Makan siang dihidangkan, Gus Aham dan Aisyah baru saja datang bergabung dengan ibu dan Abel di meja makan.
"Bulek, nanti tidur disini toh?.", tanya anak kecil berusia delapan tahun itu. Aisyah menoleh ke arah Gus Aham, seolah-olah meminta izin.
"Iya, tapi besok pak lek sama bulek harus sudah balik ke pondok.", jawab Gus Aham mewakili Aisyah.
"Yes!!, ucap Abel girang mengepalkan tangannya.
"Kenapa?.", tanya ibu.
"Abel, mau di dongengin to, ti.", jawabnya.
"Bulek sama pak lek kan baru pulang dari Surabaya, Bel. pasti capek, nanti minta mba Yati saja yang dongengin.", sahut utinya mencoba memberi pengertian.
Abel mengerucutkan bibirnya sambil memainkan nasi dipiring.
"Boleh ya, pak lek?.", tidak kehabisan akal.
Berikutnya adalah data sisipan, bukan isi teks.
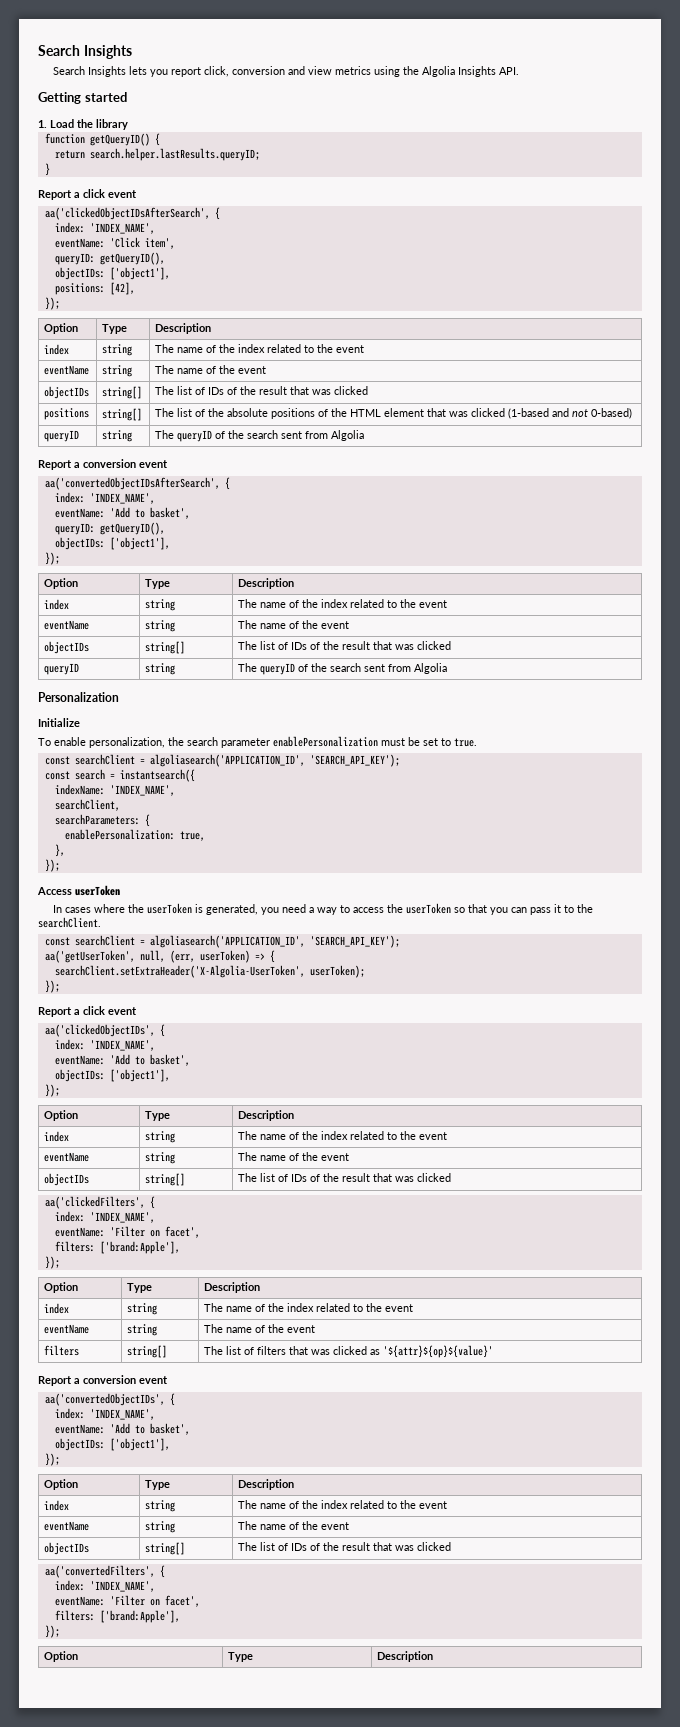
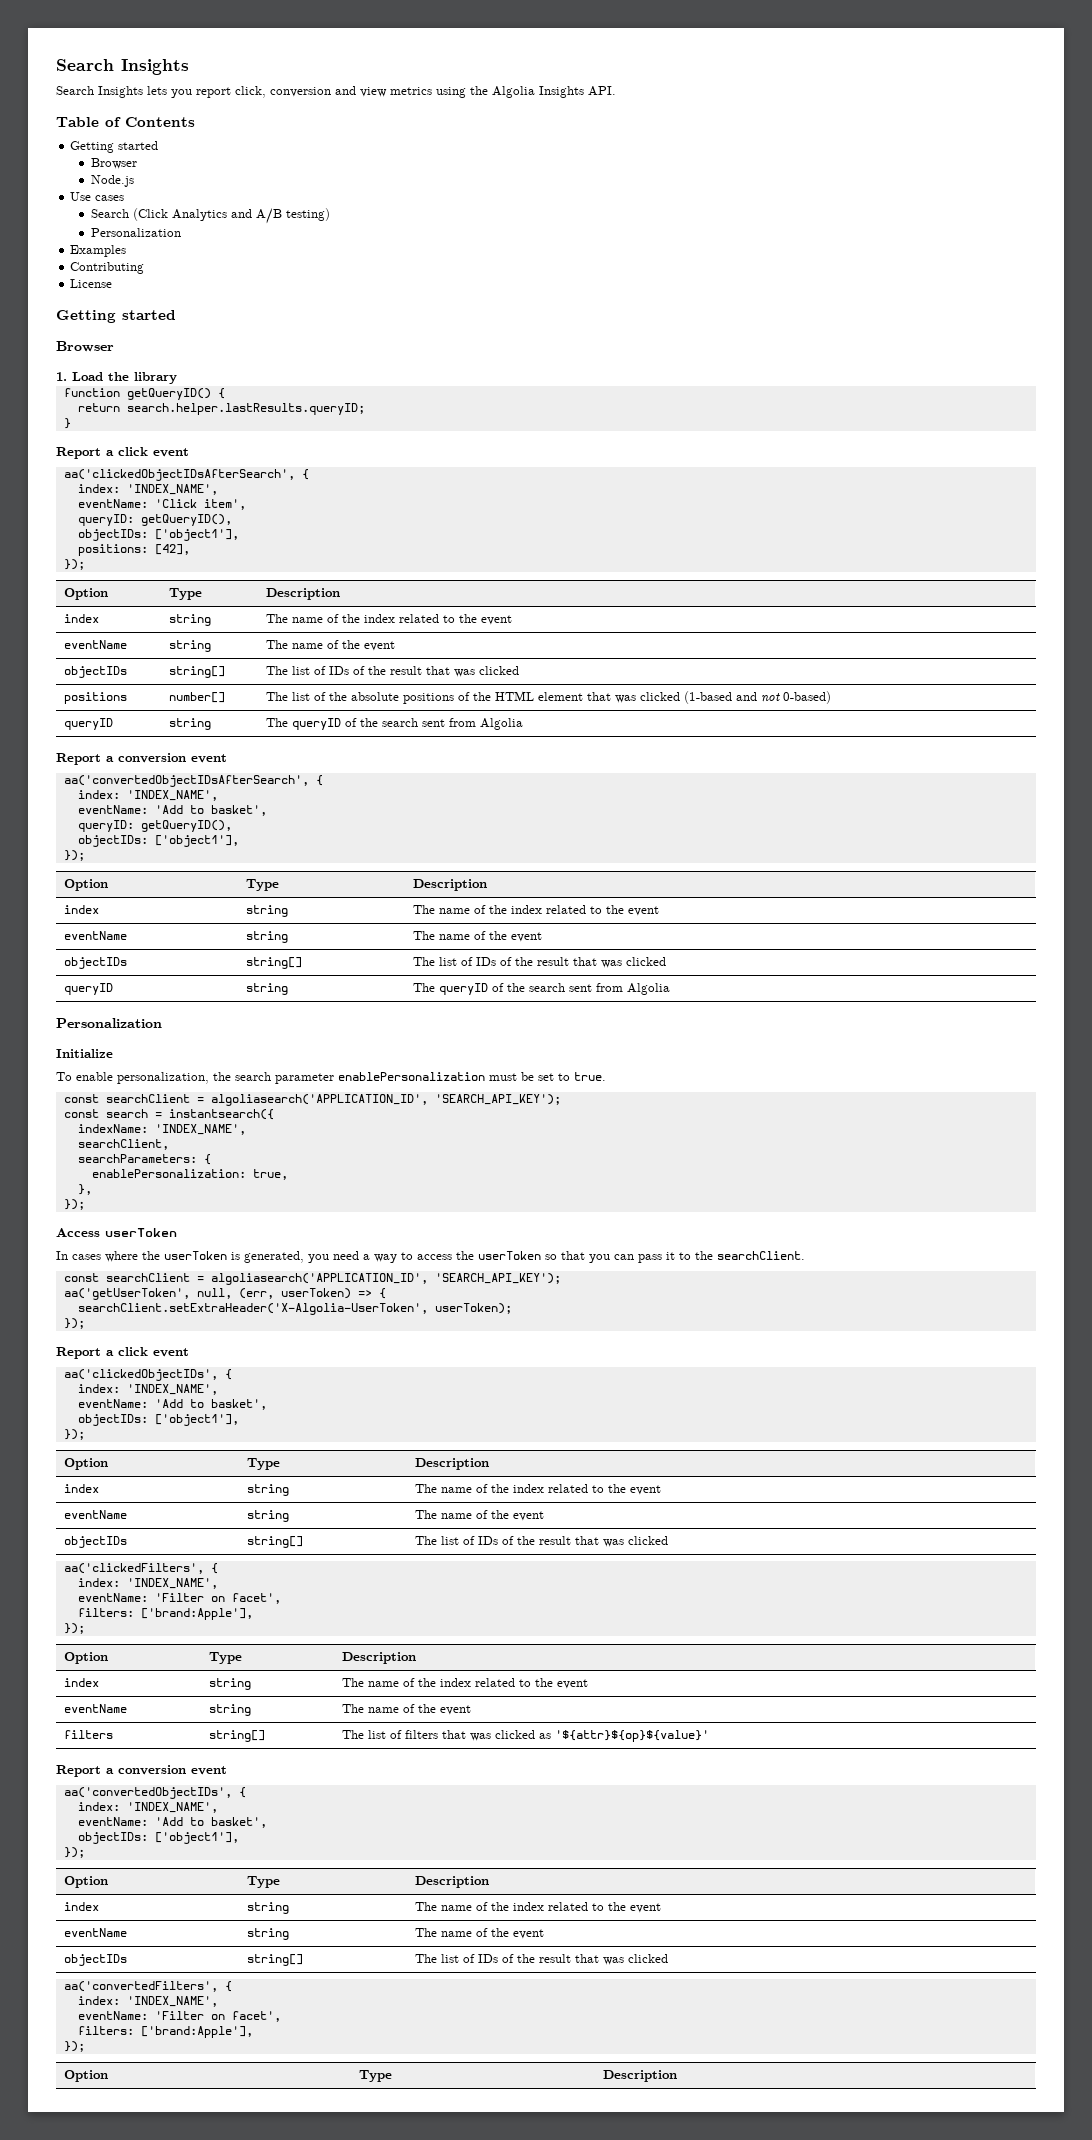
[38,92,127,104] // Getting started -> [56,117,195,127] [70,141,159,153] [90,158,137,169] [90,175,134,187] [70,192,125,201] [90,208,330,224] [90,228,181,237] [70,245,127,257] [70,262,145,274] [70,279,113,288] [56,310,176,323] [56,341,114,352] // Table of Contents // Getting started // Browser // Node.js // Use cases // Search (Click Analytics and A/B testing) // Personalization // Examples // Contributing // License // Getting started // Browser
[102,408,143,421] string[] -> [169,692,226,703] number[]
Abel malah minta izin langsung ke si empunya. Gus Aham tersenyum.
"Mm..., pak lek sih boleh-boleh aja. tapi coba dong tanya bulek.", ucapnya malah melempar jawaban.
"Bulek?.", rengeknya.
"Kalau pak lek ngizinin, bulek ndak masalah. kalau dulu bulek belum nikah, bulek bisa semaunya. tapi sekarang bulek sudah nikah, jadi harus manut pak lek.", jawab Aisyah.
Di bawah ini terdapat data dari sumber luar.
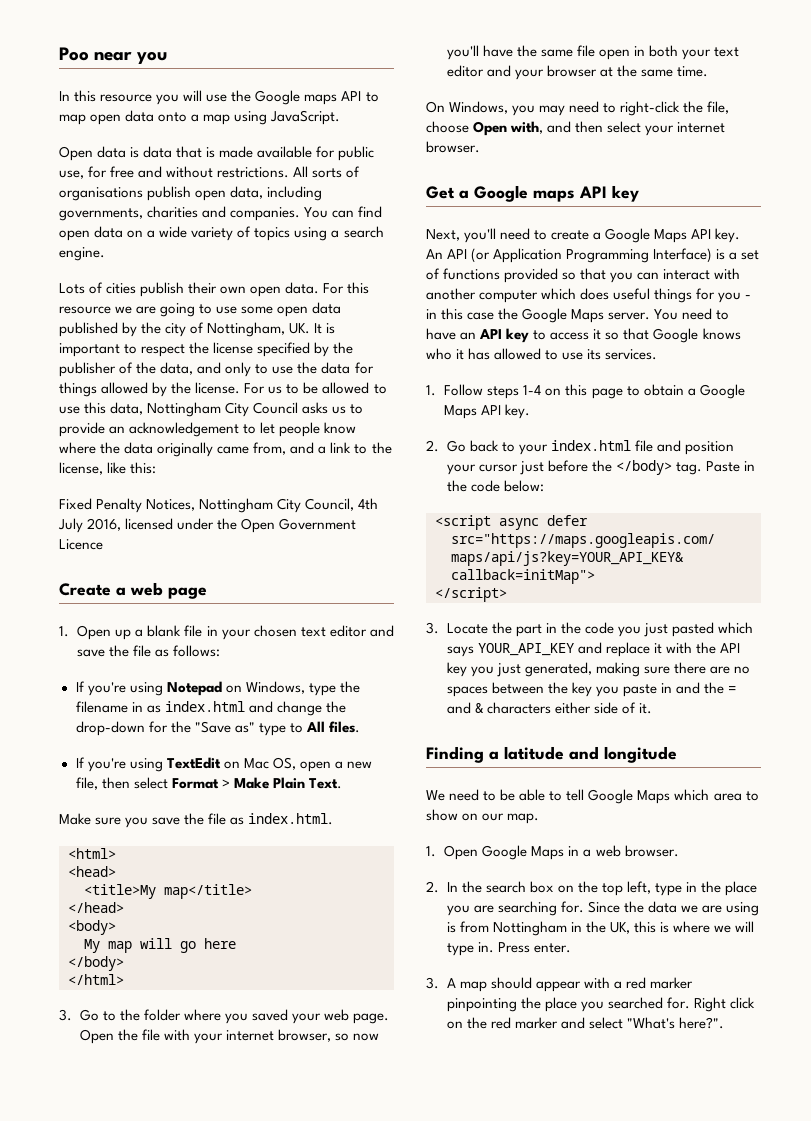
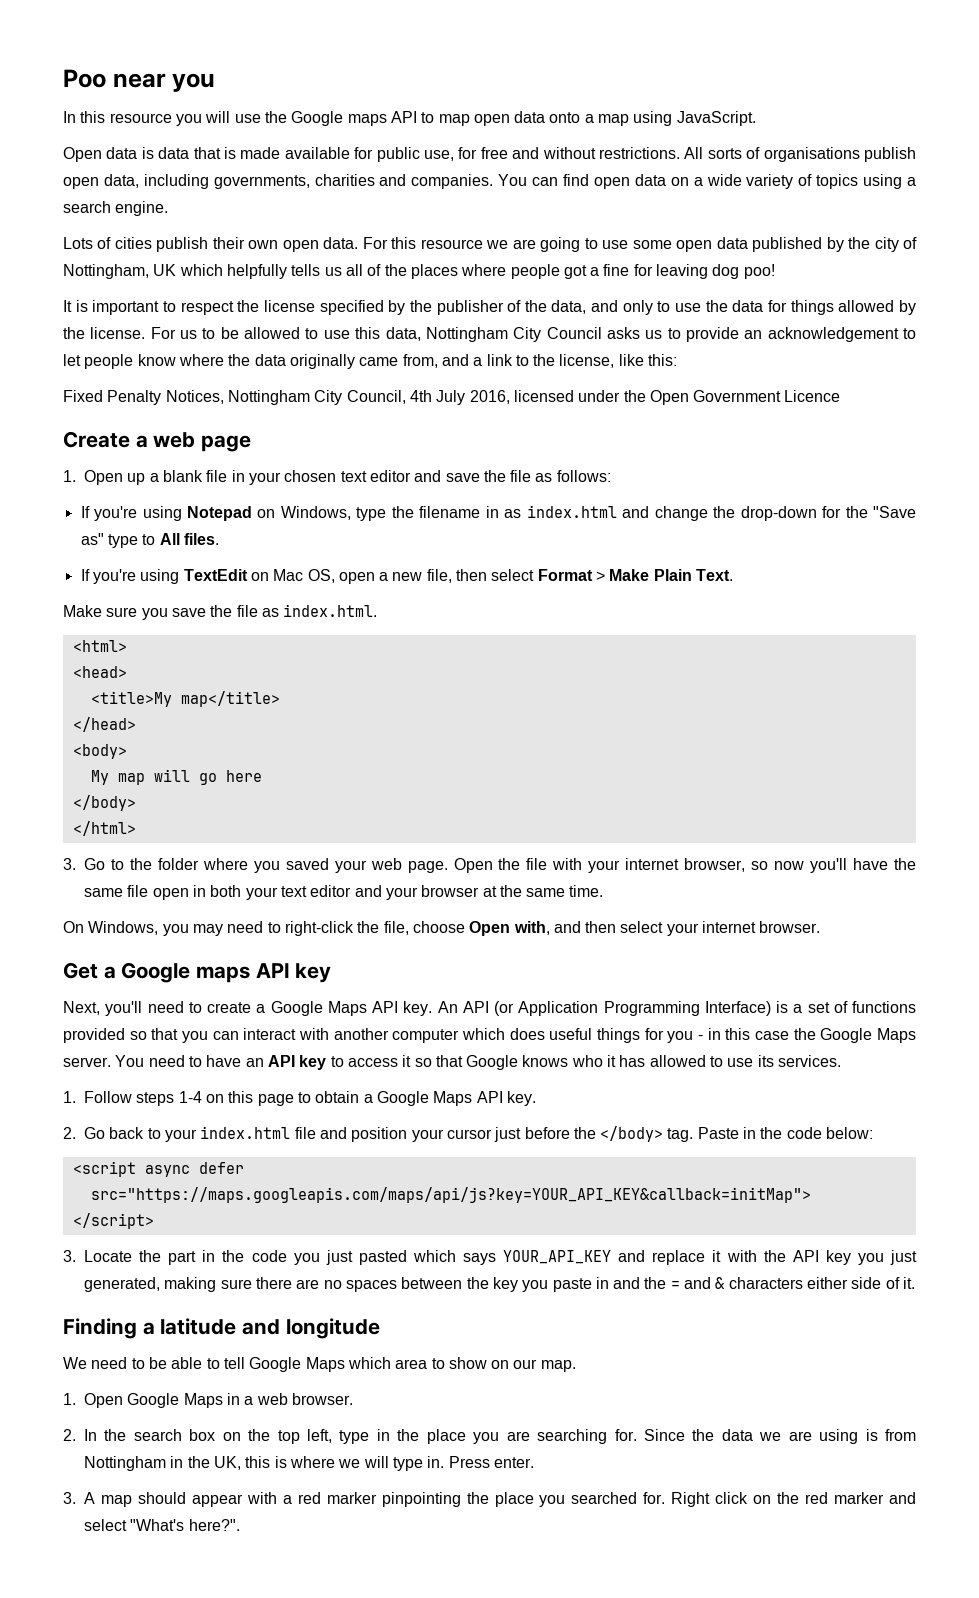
[289,323,311,334] UK. -> [153,264,775,279] UK which helpfully tells us all of the places where people got a fine for leaving dog poo! //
"Pak lek?!.", kini giliran Gus Aham yang di rengeki Abel.
"Makan dulu, ya.", jawabnya mengalihkan pembicaraan.
Abel tetap memainkan makanannya saat yang lain sedang makan. dan itu membuat Gus Aham mengiyakan permintaan keponakannya.
"Makan ya, Bel. nanti di dongengin bulek.",ucap Gus Aham. Abel pun girang, segera ia menghabiskan makanan yang ada di piringnya.
Selesai makan siang semua anak-anak menuju kamar mandi, mereka mengantri mengambil air wudhu, bersiap untuk sholat dhuhur berjama'ah.
Anak-anak di panti ini lumayan banyak. yang tinggal di panti ada sekitar anak 70an laki-laki dan perempuan. sedang anak non panti (anak yatim piatu yang tidak mau tinggal di asrama panti) ada sekitar 35an anak. tapi mereka sama-sama mendapatkan haknya meskipun tidak tinggal di panti.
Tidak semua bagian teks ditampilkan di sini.